--- Data for review Enclosed Below ---

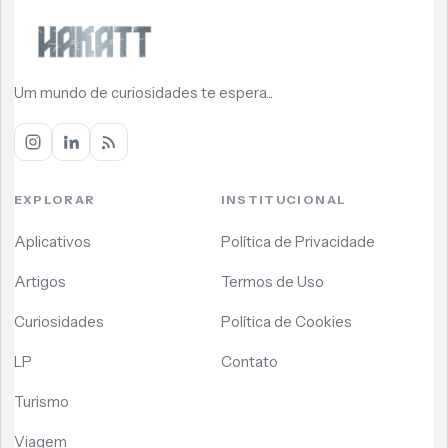
Um mundo de curiosidades te espera...
EXPLORAR
INSTITUCIONAL
Aplicativos
Política de Privacidade
Artigos
Termos de Uso
Curiosidades
Política de Cookies
LP
Contato
Turismo
Viagem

--- End of Enclosed Data for review ---

● Task directions: Look over the records above and say, with no extra words, how many lines include "Política".

● Response to this exercise: 2